Rosato Rosalba, Ciccone G, Bo S, Pagano G F, Merletti F, Gregori D
Unit of Cancer Epidemiology, S. Giovanni Battista Hospital and University of Turin and CPO Piemonte, Italy.
J Eval Clin Pract. 2007 Jun;13(3):422-8. doi: 10.1111/j.1365-2753.2006.00732.x.
RATIONALE, AIMS AND OBJECTIVES: Type 2 diabetes represents a condition significantly associated with increased cardiovascular mortality. The aims of the study are: (i) to estimate the cumulative incidence function for cause-specific mortality using Cox and Aalen model; (ii) to describe how the prediction of cardiovascular or other causes mortality changes for patients with different pattern of covariates; (iii) to show if different statistical methods may give different results.
Cox and Aalen additive regression model through the Markov chain approach, are used to estimate the cause-specific hazard for cardiovascular or other causes mortality in a cohort of 2865 type 2 diabetic patients without insulin treatment. The models are compared in the estimation of the risk of death for patients of different severity.

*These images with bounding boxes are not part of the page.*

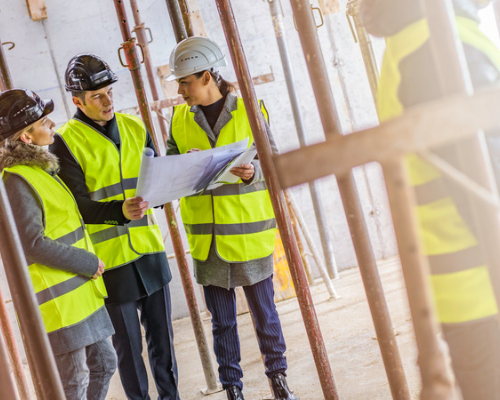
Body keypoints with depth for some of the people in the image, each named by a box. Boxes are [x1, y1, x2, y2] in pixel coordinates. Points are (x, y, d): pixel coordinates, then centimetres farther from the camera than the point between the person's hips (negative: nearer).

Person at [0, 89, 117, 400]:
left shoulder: (41, 167, 13)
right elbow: (33, 245, -22)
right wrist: (90, 263, -15)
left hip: (79, 290, 10)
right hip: (58, 300, -10)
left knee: (103, 363, 16)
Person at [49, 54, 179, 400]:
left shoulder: (135, 128, 8)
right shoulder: (66, 142, -9)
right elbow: (78, 205, -14)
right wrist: (119, 211, -30)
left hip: (149, 248, 5)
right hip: (110, 258, -5)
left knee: (162, 334, 15)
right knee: (128, 345, 5)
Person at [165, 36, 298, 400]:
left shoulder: (248, 112, -4)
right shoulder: (180, 119, 5)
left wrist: (253, 172, -22)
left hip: (248, 233, -2)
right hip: (206, 239, 3)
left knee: (264, 311, 9)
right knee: (222, 320, 11)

For younger patients with a better covariates profile, the Cumulative Incidence Function estimated by Cox and Aalen model was almost the same; for patients with the worst covariates profile, models gave different results: at the end of follow-up cardiovascular mortality rate estimated by Cox and Aalen model was 0.26 [95% confidence interval (CI) = 0.21-0.31] and 0.14 (95% CI = 0.09-0.18).

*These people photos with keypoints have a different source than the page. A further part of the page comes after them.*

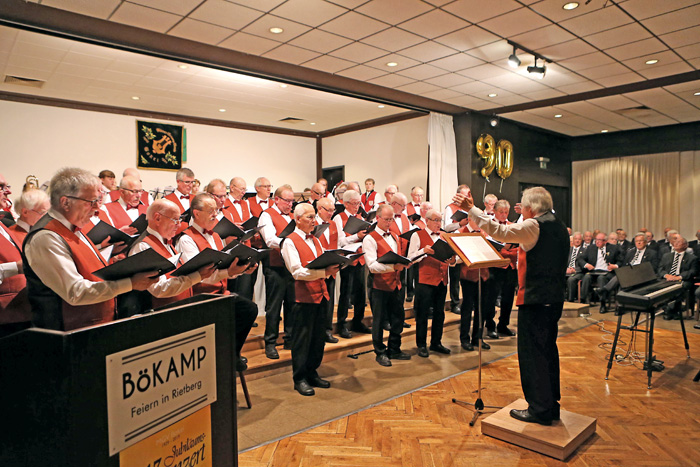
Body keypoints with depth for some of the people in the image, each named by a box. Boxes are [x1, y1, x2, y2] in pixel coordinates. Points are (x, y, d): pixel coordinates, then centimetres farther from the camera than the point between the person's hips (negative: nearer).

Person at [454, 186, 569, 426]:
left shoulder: (534, 226, -14)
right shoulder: (559, 227, 13)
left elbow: (500, 231, -24)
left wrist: (471, 209, -20)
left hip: (535, 299, -9)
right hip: (554, 298, 9)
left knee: (532, 354, 0)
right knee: (548, 350, 17)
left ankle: (539, 410, 9)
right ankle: (551, 404, 28)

Standard Cox and Aalen model capture the risk process for patients equally well with average profiles of co-morbidities. The Aalen model, in addition, is shown to be better at identifying cause-specific risk of death for patients with more severe clinical profiles. This result is relevant in the development of analytic tools for research and resource management within diabetes care.
原理、目的与目标:2型糖尿病是一种与心血管死亡率增加显著相关的疾病。本研究的目的是:(i)使用Cox模型和Aalen模型估计特定病因死亡率的累积发病率函数;(ii)描述不同协变量模式的患者心血管或其他病因死亡率预测如何变化;(iii)表明不同的统计方法是否会得出不同的结果。
通过马尔可夫链方法使用Cox模型和Aalen加法回归模型,估计2865例未接受胰岛素治疗的2型糖尿病患者队列中心血管或其他病因死亡率的特定病因风险。对不同严重程度患者的死亡风险估计中对这些模型进行比较。
对于协变量情况较好的年轻患者,Cox模型和Aalen模型估计的累积发病率函数几乎相同;对于协变量情况最差的患者,模型得出了不同的结果:随访结束时,Cox模型和Aalen模型估计的心血管死亡率分别为0.26 [95%置信区间(CI)= 0.21 - 0.31]和0.14(95% CI = 0.09 - 0.18)。
标准的Cox模型和Aalen模型对合并症平均情况的患者同样能很好地捕捉风险过程。此外,Aalen模型在识别临床情况更严重患者的特定病因死亡风险方面表现更好。这一结果在糖尿病护理研究和资源管理分析工具的开发中具有重要意义。